„Klimawandel zu lange verdrängt“

von Redaktion

Interview Alois Glück erhält heute die Bayerische Naturschutzmedaille

Traunstein/München – Alois Glück (83) hat für die CSU schon Umweltpolitik gemacht, als Naturschutz noch eher Nischen-Interesse war. Seit 50 Jahren ist der frühere Präsident des Bayerischen Landtags, der auf einem Bauernhof in Hörzing (Kreis Traunstein) aufgewachsen ist, Mitglied im Bund Naturschutz. Heute wird er als „Pionier der Umweltpolitik in Deutschland“ für sein Engagement geehrt – mit der Bayerischen Naturschutzmedaille.

Herr Glück, begehen Sie ab und zu Umweltsünden?

Leider ja, etwa wenn es um die Zahl der Autofahrten geht.

Und wie schützen Sie die Umwelt im Alltag?

Früher ging es mir beim Umweltschutz vor allem um den Erhalt der Schönheit der Natur. Erst durch die Kontakte und die Zusammenarbeit mit Wissenschaftlern und Naturschützern hat sich mein Naturverständnis entwickelt. Mir wurde klar, dass die Artenvielfalt entscheidend ist für die Stabilität des Naturhaushalts. Und die muss jeder mit seinem ganz persönlichen Verhalten schützen – etwa beim Wandern in unseren Bergen auf den Wegen bleiben, nicht durchs Gelände trampeln.

Sie kommen aus einem Bauernhof. Gab es früher schon Umweltschutz?

Die Landwirtschaft Ende der 50er-, Anfang der 60er-Jahre war geprägt durch die Technisierung. Es ging um eine möglichst maschinengerechte Landwirtschaft, also ausgeräumte Flächen. Da war nichts mit Artenvielfalt. Ich habe in der Landwirtschaftsschule gelernt, dass sich die Wertigkeit des Bodens aus der Ertragskraft ergibt. Was für uns Bauern nutzloses Ödland war, hielten die Naturschützer plötzlich für wertvoll. Das war ein schwieriger Lernprozess.

Der Klimawandel fordert die Politik. Wären Sie gerne Umweltminister?
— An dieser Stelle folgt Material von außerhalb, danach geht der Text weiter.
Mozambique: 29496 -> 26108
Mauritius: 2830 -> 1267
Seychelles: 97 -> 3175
Meine politische Arbeit war stets darauf abgestellt, Gestaltungsmöglichkeiten zu haben. Den Klimawandel haben wir über drei Jahrzehnte verdrängt, das ist ein großes Versagen meiner Generation gegenüber meinen Nachkommen. Aber ich stelle auch einen großen Wandel fest.

Inwiefern?

Noch vor einigen Jahren wurden klimafreundliche Auflagen als Belastung empfunden. Jetzt ist es eine zukunftsweisende Strategie, klimafreundlich zu wirtschaften – da beginnt ein Wettlauf als Beweis von Modernität.
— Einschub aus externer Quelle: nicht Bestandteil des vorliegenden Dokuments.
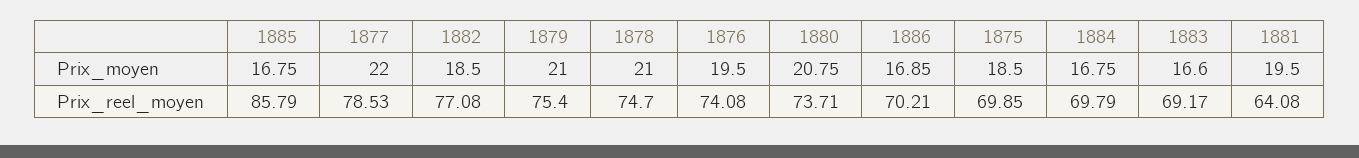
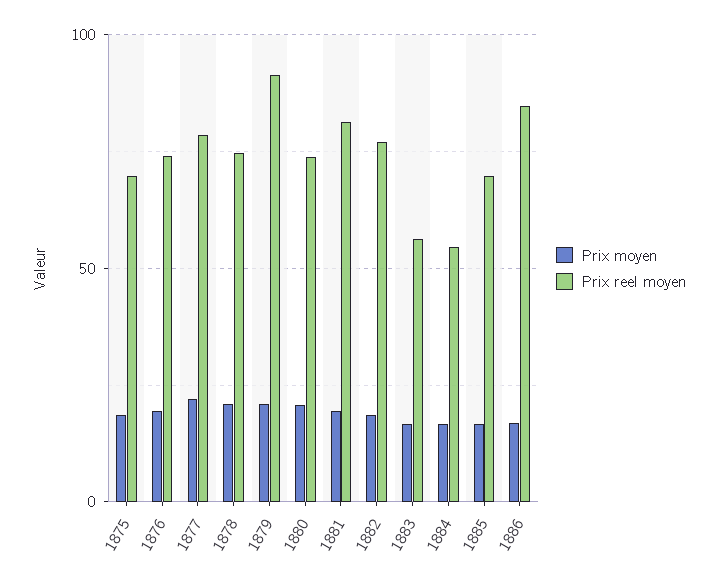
Prix_reel_moyen, 1885: 85.79 -> 70
Prix_reel_moyen, 1879: 75.4 -> 90
Prix_reel_moyen, 1886: 70.21 -> 85
Prix_reel_moyen, 1884: 69.79 -> 55
Prix_reel_moyen, 1883: 69.17 -> 55
Prix_reel_moyen, 1881: 64.08 -> 80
Sie wurden oft geehrt. Was bedeutet Ihnen die Naturschutzmedaille?

Das ist eine große Überraschung. Umweltpolitik war ein Schwerpunkt meiner politischen Arbeit und natürlich gab es auch Meinungsverschiedenheiten, auch mit dem Bund Naturschutz. Aber es gilt, dass ich die fachliche Inspiration stets von kleinen, engagierten Gruppen bekommen habe. Die Geschichte des Umweltschutzes ist auch geprägt von Konflikten und vielen mühsamen Güterabwägungen.

Engagierte Gruppen gehen der Politik manchmal gewaltig auf die Nerven. Ihnen auch?
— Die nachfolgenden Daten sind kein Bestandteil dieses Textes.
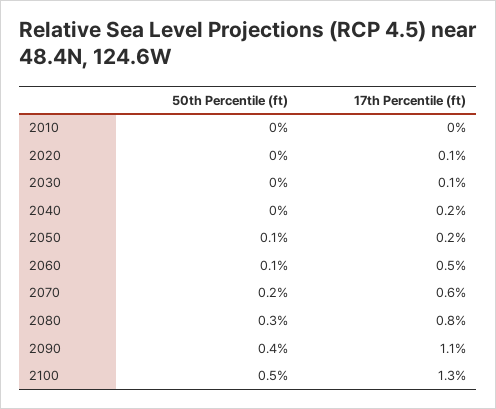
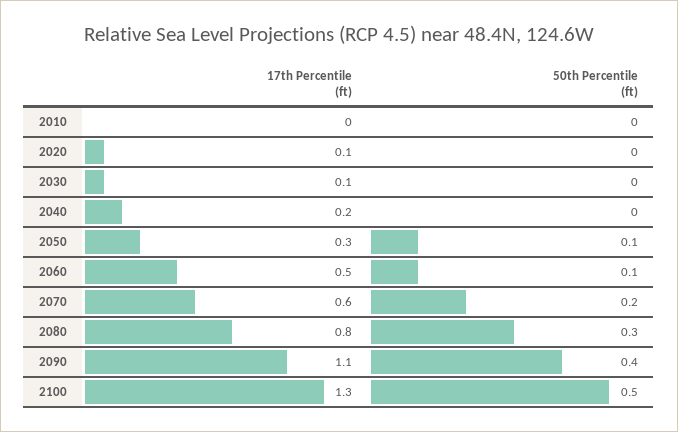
17th Percentile (ft), 2050: 0.2 -> 0.3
Klar gab es oft auch Grund zum Ärgern. Zum Beispiel bei der Auseinandersetzung zwischen Umweltschutz und Almwirtschaft. Lange waren die Kühe der Almbauern für die Naturschützer ein Störfaktor. Aber dann stellte sich heraus, dass die Almen ohne Kühe verbuschen – und die Artenvielfalt verloren geht. Inzwischen ist es aus der Sicht des Naturschutzes wichtig, dass genügend Vieh auf den Almen ist. Ein aktueller Konflikt ist das Thema Wolf. Die Almbauern fürchten um ihre schutzlosen Tiere – und manche Landwirte verzichten deshalb bereits darauf, dass sie Jungvieh auf die Alm bringen.

Wären Sie 20, würden Sie zu den Grünen gehen?

Nein. Die bayerischen Pionierleistungen für den Naturschutz wurden vor der Präsenz der Grünen in den Parlamenten erbracht. Das darf sich schon die CSU zugute schreiben. Dabei will ich nicht vergessen, dass wir vor allem dem Bund Naturschutz und Pionieren wie dem früheren Vorsitzenden Hubert Weinzierl verdanken, dass Bayern das erste Umweltministerium in Deutschland und Europa, wahrscheinlich weltweit, eingerichtet hat.